Everyone was already seated and Anna-Marie stood as I entered. "Maddelyn, darling, I'd like you to meet Kellie, Justina, Laynee, Mitch, and Kaydan." She pointed at them as she said their names. "Guys, this is Maddelyn Johnson. She's come from Mirrabooka House in Katoomba. You all remember what it's like being the new person; please make her feel welcome."

Kellie smiled warmly at me as she said hello and I recognised her voice as the younger girl in the hallway. She was a fair-haired girl who looked like she could pass for a fairy or a pixie.

The tall, lanky guy next to her — Kaydan — lifted his chin and smiled in greeting.

Justina, the girl with long blonde, curly hair and dark eye makeup sitting opposite them had stared at me with her mouth hanging open when I walked in, but now she looked me up and down and made a non-committal noise in the back of her throat as she looked away. She was probably the one who'd said she'd heard me talking to no one.


Anna-Marie frowned. "Justina. Be nice."

"I don't see why I have to."

Yes. It was her voice.

"It's common courtesy."

She picked up her fork and stabbed a piece of carrot, but Anna-Marie put her hands on her hips.

Justina let out a huff and turned to me with a fake smile. "Hello, Maddelyn. It's so nice to meet you."

I could fake a smile too. "Hi."

I wasn't going to say that it was nice to meet her when she had that crappy attitude.

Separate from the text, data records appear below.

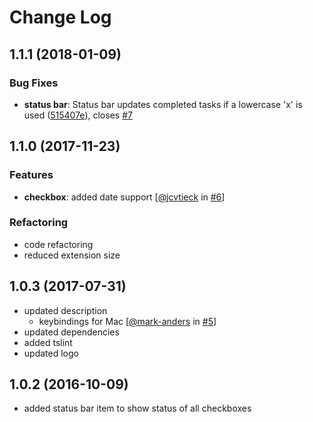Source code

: # Change Log

## 1.1.1 (2018-01-09)
### Bug Fixes
- **status bar**: Status bar updates completed tasks if a lowercase 'x' is used ([515407e](https://github.com/PKief/vscode-markdown-checkbox/commit/515407e)), closes [#7](https://github.com/PKief/vscode-markdown-checkbox/issues/7)

## 1.1.0 (2017-11-23)
### Features
- **checkbox**: added date support [[@jcvtieck](https://github.com/jcvtieck) in [#6](https://github.com/PKief/vscode-markdown-checkbox/pull/6)]

### Refactoring
- code refactoring
- reduced extension size

## 1.0.3 (2017-07-31)
- updated description
    - keybindings for Mac [[@mark-anders](https://github.com/mark-anders) in [#5](https://github.com/PKief/vscode-markdown-checkbox/pull/5)]
- updated dependencies
- added tslint
- updated logo

## 1.0.2 (2016-10-09)
- added status bar item to show status of all checkboxes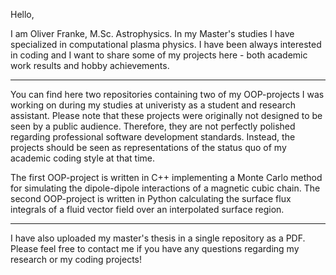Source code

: Hello,

I am Oliver Franke, M.Sc. Astrophysics. 
In my Master's studies I have specialized in computational plasma physics.
I have been always interested in coding and I want to share some of my projects here - both academic work results and hobby achievements.

-----------------------------------------------------------------------
You can find here two repositories containing two of my OOP-projects I was working on during my studies at univeristy as a student and research assistant.
Please note that these projects were originally not designed to be seen by a public audience.
Therefore, they are not perfectly polished regarding professional software development standards.
Instead, the projects should be seen as representations of the status quo of my academic coding style at that time.

The first OOP-project is written in C++ implementing a Monte Carlo method for simulating the dipole-dipole interactions of a magnetic cubic chain.
The second OOP-project is written in Python calculating the surface flux integrals of a fluid vector field over an interpolated surface region.

-----------------------------------------------------------------------
I have also uploaded my master's thesis in a single repository as a PDF.
Please feel free to contact me if you have any questions regarding my research or my coding projects!


<!---
ofrankeADD/ofrankeADD is a ✨ special ✨ repository because its `README.md` (this file) appears on your GitHub profile.
You can click the Preview link to take a look at your changes.
--->
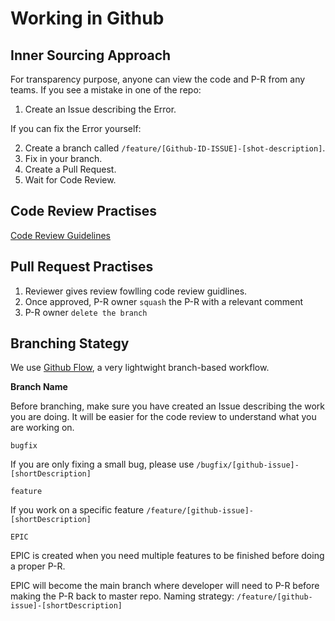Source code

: #  Working in Github

##  Inner Sourcing Approach

For transparency purpose, anyone can view the code and P-R from any teams. If you see a mistake in one of the repo:

1. Create an Issue describing the Error.

If you can fix the Error yourself:

2. Create a branch called `/feature/[Github-ID-ISSUE]-[shot-description]`.
3. Fix in your branch.
4. Create a Pull Request.
5. Wait for Code Review.

## Code Review Practises

[Code Review Guidelines](./review.md)

## Pull Request Practises

1. Reviewer gives review fowlling code review guidlines.
2. Once approved, P-R owner `squash` the P-R with a relevant comment
3. P-R owner `delete the branch`

## Branching Stategy

We use [Github Flow](https://guides.github.com/introduction/flow/), a very lightwight branch-based workflow.

**Branch Name**

Before branching, make sure you have created an Issue describing the work you are doing. It will be easier for the code review to understand what you are working on.

`bugfix`

If you are only fixing a small bug, please use `/bugfix/[github-issue]-[shortDescription]`

`feature`

If you work on a specific feature `/feature/[github-issue]-[shortDescription]`

`EPIC`

EPIC is created when you need multiple features to be finished before doing a proper P-R.

EPIC will become the main branch where developer will need to P-R before making the P-R back to master repo. Naming strategy: `/feature/[github-issue]-[shortDescription]`


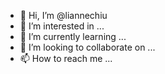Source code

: - 👋 Hi, I’m @liannechiu
- 👀 I’m interested in ...
- 🌱 I’m currently learning ...
- 💞️ I’m looking to collaborate on ...
- 📫 How to reach me ...

<!---
liannechiu/liannechiu is a ✨ special ✨ repository because its `README.md` (this file) appears on your GitHub profile.
You can click the Preview link to take a look at your changes.
--->
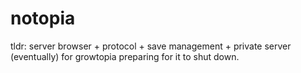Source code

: # notopia

tldr: server browser + protocol + save management + private server (eventually) for growtopia preparing for it to shut down.
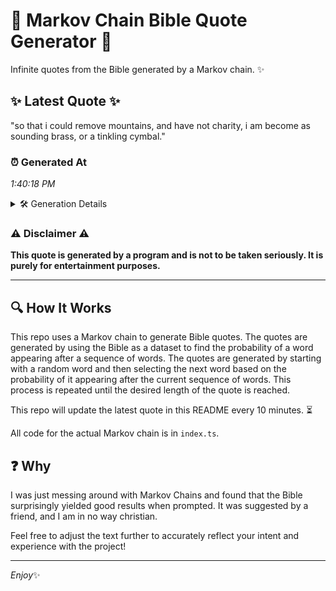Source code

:# 📖 Markov Chain Bible Quote Generator 📖

Infinite quotes from the Bible generated by a Markov chain. ✨

## ✨ Latest Quote ✨
"so that i could remove mountains, and have not charity, i am become as sounding brass, or a tinkling cymbal."

### ⏰ Generated At
*1:40:18 PM*

<details>
    <summary>🛠️ Generation Details</summary>
    <p>
        <strong>🌱 Seed:</strong> so<br>
        <strong>🔄 Iterations:</strong> 19<br>
        <strong>📜 Context History:</strong><br>[ so ]: that<br>[ so, that ]: i<br>[ so, that, i ]: could<br>[ so, that, i, could ]: remove<br>[ so, that, i, could, remove ]: mountains,<br>[ so, that, i, could, remove, mountains, ]: and<br>[ that, i, could, remove, mountains,, and ]: have<br>[ i, could, remove, mountains,, and, have ]: not<br>[ could, remove, mountains,, and, have, not ]: charity,<br>[ remove, mountains,, and, have, not, charity, ]: i<br>[ mountains,, and, have, not, charity,, i ]: am<br>[ and, have, not, charity,, i, am ]: become<br>[ have, not, charity,, i, am, become ]: as<br>[ not, charity,, i, am, become, as ]: sounding<br>[ charity,, i, am, become, as, sounding ]: brass,<br>[ i, am, become, as, sounding, brass, ]: or<br>[ am, become, as, sounding, brass,, or ]: a<br>[ become, as, sounding, brass,, or, a ]: tinkling<br>[ as, sounding, brass,, or, a, tinkling ]: cymbal.<br>
    </p>
</details>

### ⚠️ Disclaimer ⚠️
**This quote is generated by a program and is not to be taken seriously. It is purely for entertainment purposes.**

---

## 🔍 How It Works

This repo uses a Markov chain to generate Bible quotes. The quotes are generated by using the Bible as a dataset to find the probability of a word appearing after a sequence of words. The quotes are generated by starting with a random word and then selecting the next word based on the probability of it appearing after the current sequence of words. This process is repeated until the desired length of the quote is reached.

This repo will update the latest quote in this README every 10 minutes. ⏳

All code for the actual Markov chain is in `index.ts`.

## ❓ Why

I was just messing around with Markov Chains and found that the Bible surprisingly yielded good results when prompted. 
It was suggested by a friend, and I am in no way christian.

Feel free to adjust the text further to accurately reflect your intent and experience with the project!

---

*Enjoy*✨
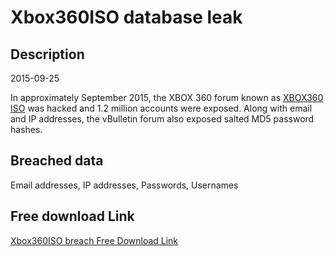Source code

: # Xbox360ISO database leak

## Description

2015-09-25

In approximately September 2015, the XBOX 360 forum known as <a href="http://www.xbox360iso.com" target="_blank" rel="noopener">XBOX360 ISO</a> was hacked and 1.2 million accounts were exposed. Along with email and IP addresses, the vBulletin forum also exposed salted MD5 password hashes.

## Breached data

Email addresses, IP addresses, Passwords, Usernames

## Free download Link

[Xbox360ISO breach Free Download Link](https://tinyurl.com/2b2k277t)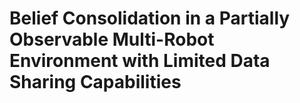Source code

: # Belief Consolidation in a Partially Observable Multi-Robot Environment with Limited Data Sharing Capabilities

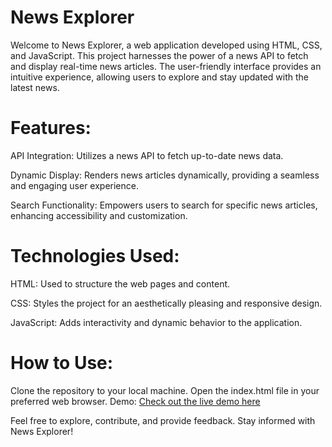 

# News Explorer
Welcome to News Explorer, a web application developed using HTML, CSS, and JavaScript. This project harnesses the power of a news API to fetch and display real-time news articles. The user-friendly interface provides an intuitive experience, allowing users to explore and stay updated with the latest news.

# Features:
API Integration: Utilizes a news API to fetch up-to-date news data.

Dynamic Display: Renders news articles dynamically, providing a seamless and engaging user experience.

Search Functionality: Empowers users to search for specific news articles, enhancing accessibility and customization.

# Technologies Used:
HTML: Used to structure the web pages and content.

CSS: Styles the project for an aesthetically pleasing and responsive design.

JavaScript: Adds interactivity and dynamic behavior to the application.

# How to Use:
Clone the repository to your local machine.
Open the index.html file in your preferred web browser.
Demo:
[Check out the live demo here](news-explorer-app-irfan-ullahs-projects.vercel.app)

Feel free to explore, contribute, and provide feedback. Stay informed with News Explorer!
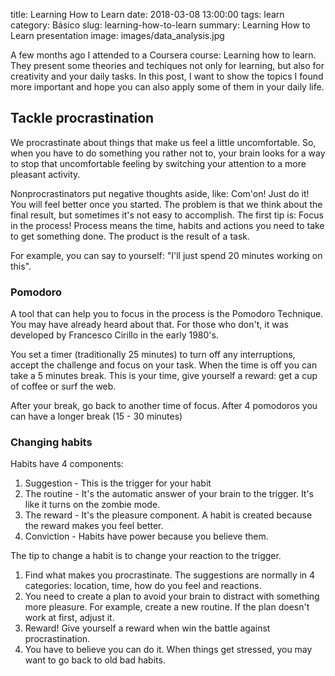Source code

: title: Learning How to Learn
date: 2018-03-08 13:00:00
tags: learn
category: Básico
slug: learning-how-to-learn
summary: Learning How to Learn presentation
image: images/data_analysis.jpg

A few months ago I attended to a Coursera course: Learning how to learn. They present some theories and techiques not only for learning, but also for creativity and your daily tasks. In this post, I want to show the topics I found more important and hope you can also apply some of them in your daily life.

## Tackle procrastination

We procrastinate about things that make us feel a little uncomfortable. So, when you have to do something you rather not to, your brain looks for a way to stop that uncomfortable feeling by switching your attention to a more pleasant activity. 

Nonprocrastinators put negative thoughts aside, like: Com'on! Just do it! You will feel better once you started. The problem is that we think about the final result, but sometimes it's not easy to accomplish. The first tip is: Focus in the process! Process means the time, habits and actions you need to take to get something done. The product is the result of a task.

For example, you can say to yourself: "I'll just spend 20 minutes working on this".


### Pomodoro

A tool that can help you to focus in the process is the Pomodoro Technique. You may have already heard about that. For those who don't, it was developed by Francesco Cirillo in the early 1980's.

You set a timer (traditionally 25 minutes) to turn off any interruptions, accept the challenge and focus on your task. When the time is off you can take a 5 minutes break. This is your time, give yourself a reward: get a cup of coffee or surf the web. 

After your break, go back to another time of focus. After 4 pomodoros you can have a longer break (15 - 30 minutes)


### Changing habits

Habits have 4 components:
1. Suggestion - This is the trigger for your habit
2. The routine - It's the automatic answer of your brain to the trigger. It's like it turns on the zombie mode.
3. The reward - It's the pleasure component. A habit is created because the reward makes you feel better.
4. Conviction - Habits have power because you believe them.

The tip to change a habit is to change your reaction to the trigger.
1. Find what makes you procrastinate. The suggestions are normally in 4 categories: location, time, how do you feel and reactions.
2. You need to create a plan to avoid your brain to distract with something more pleasure. For example, create a new routine. If the plan doesn't work at first, adjust it.
3. Reward! Give yourself a reward when win the battle against procrastination.
4. You have to believe you can do it. When things get stressed, you may want to go back to old bad habits.

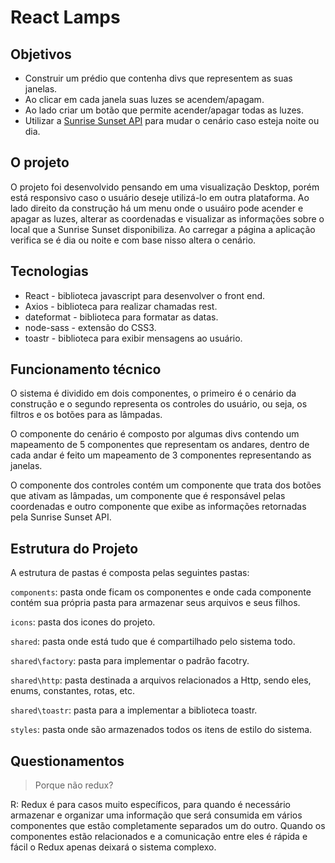 # React Lamps

## Objetivos

* Construir um prédio que contenha divs que representem as suas janelas.
* Ao clicar em cada janela suas luzes se acendem/apagam.
* Ao lado criar um botão que permite acender/apagar todas as luzes.
* Utilizar a [Sunrise Sunset API](https://sunrise-sunset.org/api) para mudar o cenário caso esteja noite ou dia.

## O projeto

O projeto foi desenvolvido pensando em uma visualização Desktop, porém está responsivo caso o usuário deseje utilizá-lo em outra plataforma. Ao lado direito da construção há um menu onde o usuáiro pode acender e apagar as luzes, alterar as coordenadas e visualizar as informações sobre o local que a Sunrise Sunset disponibiliza. Ao carregar a página a aplicação verifica se é dia ou noite e com base nisso altera o cenário.

## Tecnologias

* React - biblioteca javascript para desenvolver o front end.
* Axios - biblioteca para realizar chamadas rest.
* dateformat - biblioteca para formatar as datas.
* node-sass - extensão do CSS3.
* toastr - biblioteca para exibir mensagens ao usuário.

## Funcionamento técnico

O sistema é dividido em dois componentes, o primeiro é o cenário da construção e o segundo representa os controles do usuário, ou seja, os filtros e os botões para as lâmpadas.

O componente do cenário é composto por algumas divs contendo um mapeamento de 5 componentes que representam os andares, dentro de cada andar é feito um mapeamento de 3 componentes representando as janelas.

O componente dos controles contém um componente que trata dos botões que ativam as lâmpadas, um componente que é responsável pelas coordenadas e outro componente que exibe as informações retornadas pela Sunrise Sunset API.

## Estrutura do Projeto

A estrutura de pastas é composta pelas seguintes pastas:

`components`: pasta onde ficam os componentes e onde cada componente contém sua própria pasta para armazenar seus arquivos e seus filhos.

`icons`: pasta dos icones do projeto.

`shared`: pasta onde está tudo que é compartilhado pelo sistema todo.

`shared\factory`: pasta para implementar o padrão facotry.

`shared\http`: pasta destinada a arquivos relacionados a Http, sendo eles, enums, constantes, rotas, etc.

`shared\toastr`: pasta para a implementar a biblioteca toastr.

`styles`: pasta onde são armazenados todos os itens de estilo do sistema.

## Questionamentos

> Porque não redux?

R: Redux é para casos muito específicos, para quando é necessário armazenar e organizar uma informação que será consumida em vários componentes que estão completamente separados um do outro. Quando os componentes estão relacionados e a comunicação entre eles é rápida e fácil o Redux apenas deixará o sistema complexo.
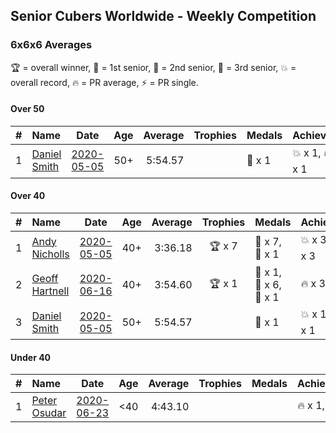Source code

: ## Senior Cubers Worldwide - Weekly Competition
### 6x6x6 Averages

🏆 = overall winner, 🥇 = 1st senior, 🥈 = 2nd senior, 🥉 = 3rd senior, 💥 = overall record, 🔥 = PR average, ⚡ = PR single.

#### Over 50

| # | Name | Date | Age | Average | Trophies | Medals | Achievements | Video |
| :--: | :-- | :--: | :--: | --: | :--: | :-- | :-- | :-- |
| 1 | [Daniel Smith](../../persons/daniel_smith/666.md) | [2020-05-05](2020-05-05.md) | 50+ | 5:54.57 |  | 🥈 x 1 | 💥 x 1, 🔥 x 1, ⚡ x 1 | [Link](https://www.facebook.com/events/557526585195168/permalink/562187611395732/) |

#### Over 40

| # | Name | Date | Age | Average | Trophies | Medals | Achievements | Video |
| :--: | :-- | :--: | :--: | --: | :--: | :-- | :-- | :-- |
| 1 | [Andy Nicholls](../../persons/andy_nicholls/666.md) | [2020-05-05](2020-05-05.md) | 40+ | 3:36.18 | 🏆 x 7 | 🥇 x 7, 🥈 x 1 | 💥 x 3, 🔥 x 1, ⚡ x 3 | [Link](https://www.facebook.com/events/557526585195168/permalink/558595331754960/) |
| 2 | [Geoff Hartnell](../../persons/geoff_hartnell/666.md) | [2020-06-16](2020-06-16.md) | 40+ | 3:54.60 | 🏆 x 1 | 🥇 x 1, 🥈 x 6, 🥉 x 1 | 🔥 x 3, ⚡ x 2 | [Link](https://www.facebook.com/events/256188575607890/permalink/257143898845691/) |
| 3 | [Daniel Smith](../../persons/daniel_smith/666.md) | [2020-05-05](2020-05-05.md) | 50+ | 5:54.57 |  | 🥈 x 1 | 💥 x 1, 🔥 x 1, ⚡ x 1 | [Link](https://www.facebook.com/events/557526585195168/permalink/562187611395732/) |

#### Under 40

| # | Name | Date | Age | Average | Trophies | Medals | Achievements | Video |
| :--: | :-- | :--: | :--: | --: | :--: | :-- | :-- | :-- |
| 1 | [Peter Osudar](../../persons/peter_osudar/666.md) | [2020-06-23](2020-06-23.md) | <40 | 4:43.10 |  |  | 🔥 x 1, ⚡ x 1 | [Link](https://www.facebook.com/events/268636114456043/permalink/276193687033619/) |


<!-- Global site tag (gtag.js) - Google Analytics -->
<script async src="https://www.googletagmanager.com/gtag/js?id=UA-86348435-3"></script>
<script>window.dataLayer = window.dataLayer || []; function gtag() {dataLayer.push(arguments);} gtag('js', new Date()); gtag('config', 'UA-86348435-3');</script>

With that awkward moment out the way, Anna-Marie switched places with me by moving her plate to the spot next to Justina and gestured for me to sit in the seat she'd vacated. I thanked her and sat, feeling uncomfortable as all eyes — except for Justina's — were on me.

The youngest girl with the jet black hair and black clothing that had touches of lace here and there smiled shyly and gave me a wave. Laynee, was it?

The shorter guy with styled, blonde hair smiled, but it didn't look genuine. "Hey."